■ Fragmento citado:
Pero he aquí que este frenesí comenzaba a percibirse, por algunas cabezas lúcidas, alucinadas, como un nuevo sueño. Coffea Arabiga, el más conocido de los documentales didácticos del ICAIC, logra captar esa dimensión onírica de aquella locura colectiva. El movimiento nervioso de la cámara, la yuxtaposición de planos, el quiebre de la narrativa convencional, logra reflejar ese "sueño de la razón" que se llamó Cordón de La Habana. Tres años después, en otro documental de Nicolás Guillén Landrián, Taller de Línea y 18, ya estamos dentro de la pesadilla, y a la vez afuera, como sus espectadores; la extraña campana, los ruidos de fondo ejercen un extraño efecto de distanciamiento: vemos a esos obreros participando en una típica asamblea socialista o explicando en qué consiste la línea de montaje; los oímos, como si estuvieran del otro lado del cristal de una pecera, o de la pared del manicomio. Una reunión de obreros comunistas como una puesta en escena de teatro del absurdo: ¿está realmente ocurriendo, o es un mal sueño?

■ Requisitos del ejercicio:
Indica si cada afirmación coincide con el fragmento y responde sí o no, citando textualmente las palabras del fragmento que lo deciden: (a) Coffea Arabiga es el más conocido de los documentales didácticos del ICAIC; (b) Taller de Línea y 18 se realizó dos años después; (c) Taller de Línea y 18 es un documental de Nicolás Guillén Landrián. Los ítems no desempeñan ningún papel en esto.

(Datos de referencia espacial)
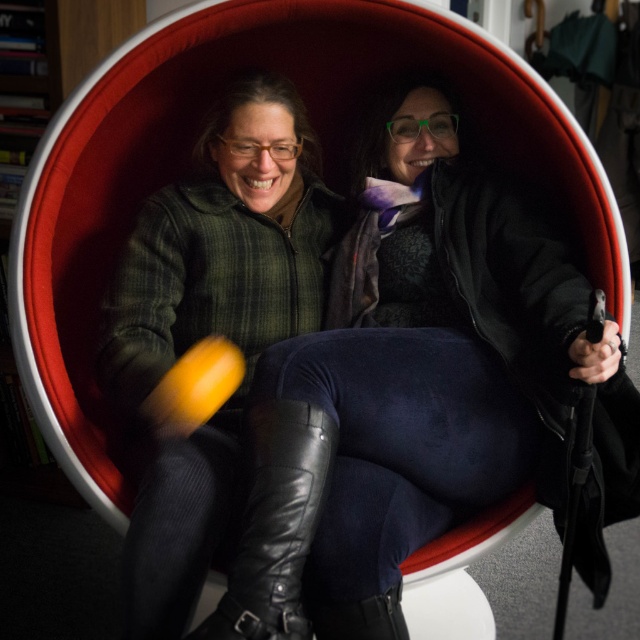
Question: Which point is farther to the camera?

Choices:
 (A) black leather boot at center
 (B) green plaid jacket at left

Answer: (B)

Question: Is green plaid jacket at left closer to the viewer compared to black leather boot at center?

Choices:
 (A) yes
 (B) no

Answer: (B)

Question: Does green plaid jacket at left have a larger size compared to black leather boot at center?

Choices:
 (A) yes
 (B) no

Answer: (A)

Question: Can you confirm if green plaid jacket at left is positioned below black leather boot at center?

Choices:
 (A) no
 (B) yes

Answer: (A)

Question: Which point appears farthest from the camera in this image?

Choices:
 (A) (332, 218)
 (B) (224, 616)

Answer: (A)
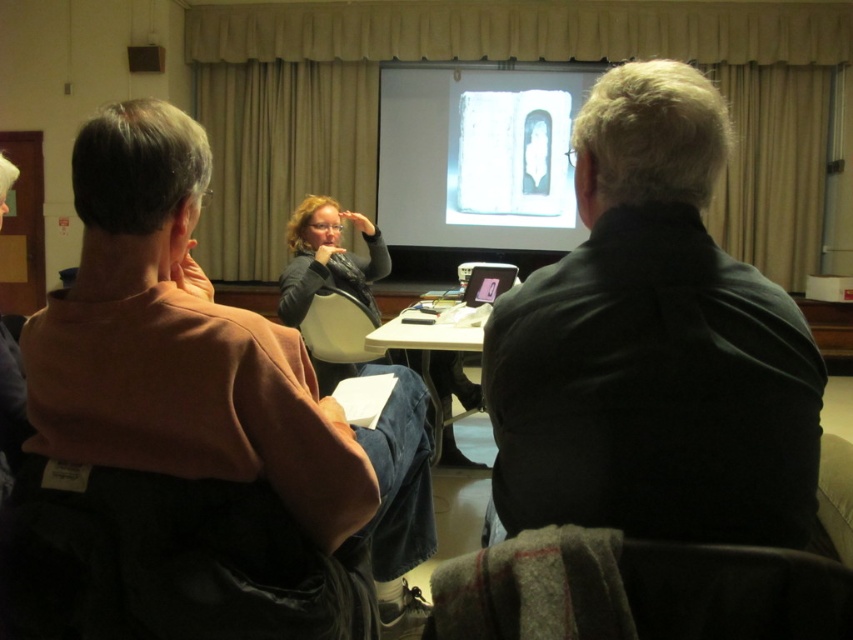
You are a cleaning robot with a width of 0.8 meters. You are positioned behind the brown cotton shirt at left and need to move to the white plastic table at center. Is there enough space between them for you to pass through?

→ The distance between the brown cotton shirt at left and the white plastic table at center is 1.40 meters. Since the robot is 0.8 meters wide, there is sufficient space to pass through as 1.40 meters is greater than 0.8 meters.

You are a person sitting in the back row of the conference room. You want to reach the white plastic table at center to grab a pen. The dark gray shirt at center is blocking your path. Can you walk around them to reach the table?

The dark gray shirt at center and white plastic table at center are 1.83 meters apart, so you can walk around the dark gray shirt at center to reach the white plastic table at center since the distance allows enough space to maneuver.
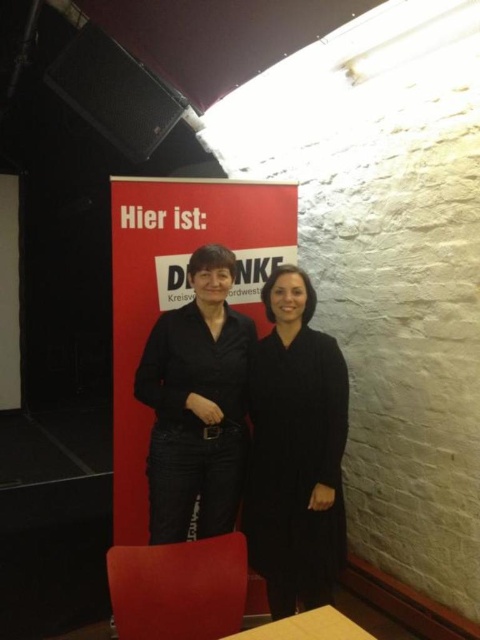
Does point (336, 365) come closer to viewer compared to point (251, 595)?

That is True.

Looking at this image, which is more to the right, black wool coat at center or red matte banner at center?

Positioned to the right is black wool coat at center.

Where is `black wool coat at center`? black wool coat at center is located at coordinates (296, 451).

Is black wool coat at center further to the viewer compared to yellow matte table at lower center?

Yes, it is.

Can you confirm if black wool coat at center is positioned to the right of yellow matte table at lower center?

Correct, you'll find black wool coat at center to the right of yellow matte table at lower center.

Where is `black wool coat at center`? The height and width of the screenshot is (640, 480). black wool coat at center is located at coordinates [x=296, y=451].

Can you confirm if black wool coat at center is positioned above black matte jacket at center?

Actually, black wool coat at center is below black matte jacket at center.

Which is below, black wool coat at center or black matte jacket at center?

black wool coat at center is lower down.

Is point (275, 612) positioned in front of point (240, 397)?

Yes, it is in front of point (240, 397).

Where is `black wool coat at center`? This screenshot has width=480, height=640. black wool coat at center is located at coordinates (296, 451).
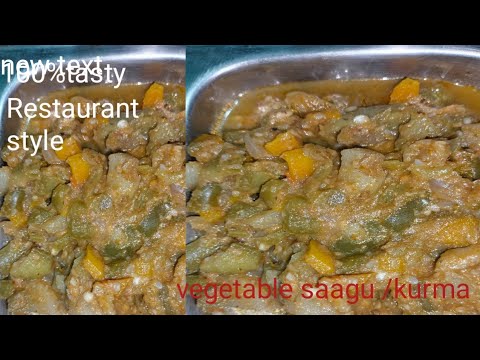
This screenshot has height=360, width=480. What are the coordinates of `dish edge` in the screenshot? It's located at click(136, 67), click(214, 78).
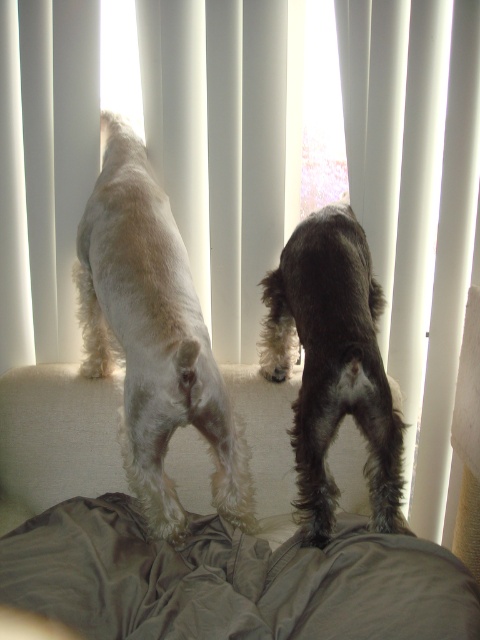
Question: Which object is the closest to the white fabric curtain at right?

Choices:
 (A) shiny brown fur at center
 (B) white fluffy dog at center

Answer: (A)

Question: Is white fabric curtain at right smaller than shiny brown fur at center?

Choices:
 (A) no
 (B) yes

Answer: (A)

Question: Estimate the real-world distances between objects in this image. Which object is farther from the white fabric curtain at right?

Choices:
 (A) shiny brown fur at center
 (B) white fluffy dog at center

Answer: (B)

Question: Can you confirm if white fluffy dog at center is positioned to the left of shiny brown fur at center?

Choices:
 (A) no
 (B) yes

Answer: (B)

Question: Which point is farther from the camera taking this photo?

Choices:
 (A) (132, 374)
 (B) (462, 236)
 (C) (303, 317)

Answer: (B)

Question: Can you confirm if white fabric curtain at right is thinner than shiny brown fur at center?

Choices:
 (A) yes
 (B) no

Answer: (B)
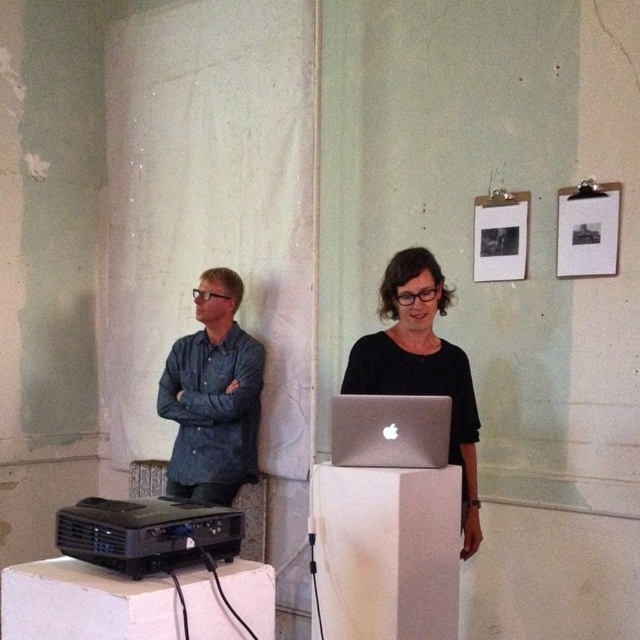
Does white fabric speaker at center have a lesser width compared to denim shirt at left?

Correct, white fabric speaker at center's width is less than denim shirt at left's.

Does point (385, 570) come in front of point (252, 454)?

Yes, point (385, 570) is closer to viewer.

Find the location of a particular element. white fabric speaker at center is located at coordinates (387, 552).

Is point (355, 378) less distant than point (406, 406)?

No, it is not.

Between point (461, 524) and point (429, 410), which one is positioned behind?

The point (461, 524) is behind.

The image size is (640, 640). In order to click on black matte laptop at center in this screenshot , I will do `click(420, 365)`.

Does denim shirt at left lie behind silver metallic laptop at center?

Yes, it is behind silver metallic laptop at center.

Can you confirm if denim shirt at left is wider than silver metallic laptop at center?

Correct, the width of denim shirt at left exceeds that of silver metallic laptop at center.

Is point (186, 449) farther from camera compared to point (448, 424)?

Yes.

Where is `denim shirt at left`? This screenshot has height=640, width=640. denim shirt at left is located at coordinates (212, 396).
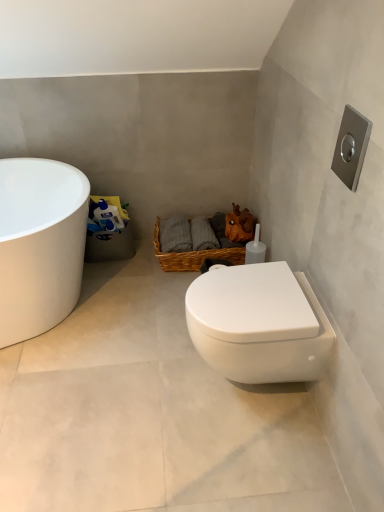
This screenshot has height=512, width=384. I want to click on blank area to the left of woven brown basket at center, so tap(134, 276).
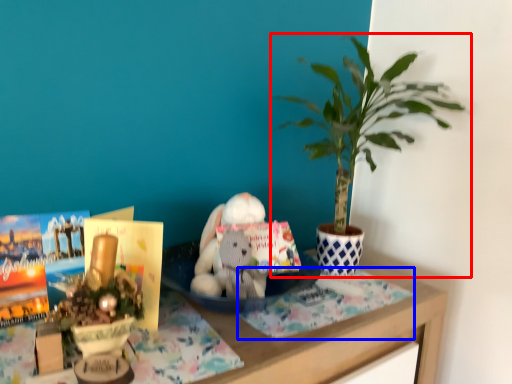
Question: Which point is closer to the camera, houseplant (highlighted by a red box) or cloth (highlighted by a blue box)?

Choices:
 (A) houseplant
 (B) cloth

Answer: (A)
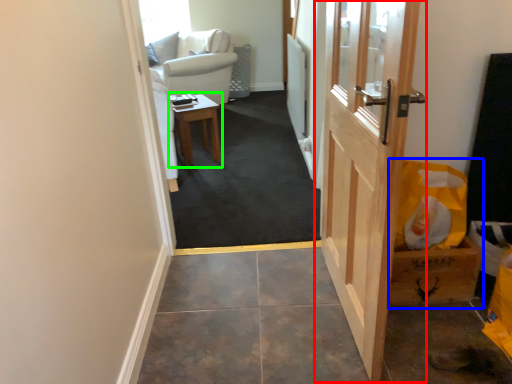
Question: Which is nearer to the door (highlighted by a red box)? cardboard box (highlighted by a blue box) or table (highlighted by a green box).

Choices:
 (A) cardboard box
 (B) table

Answer: (A)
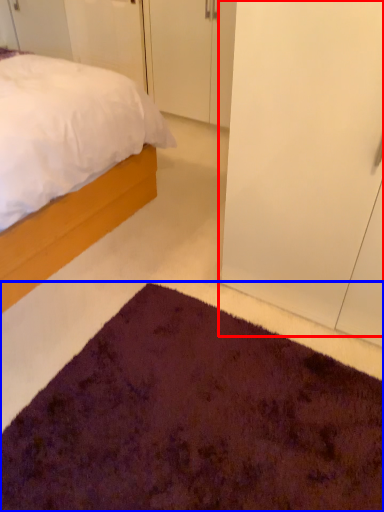
Question: Among these objects, which one is farthest to the camera, glass door (highlighted by a red box) or doormat (highlighted by a blue box)?

Choices:
 (A) glass door
 (B) doormat

Answer: (A)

■ Respuesta:
(a) Sí: "Coffea Arabiga, el más conocido de los documentales didácticos del ICAIC".
(b) No: "Tres años después, en otro documental de Nicolás Guillén Landrián, Taller de Línea y 18".
(c) Sí: "en otro documental de Nicolás Guillén Landrián, Taller de Línea y 18".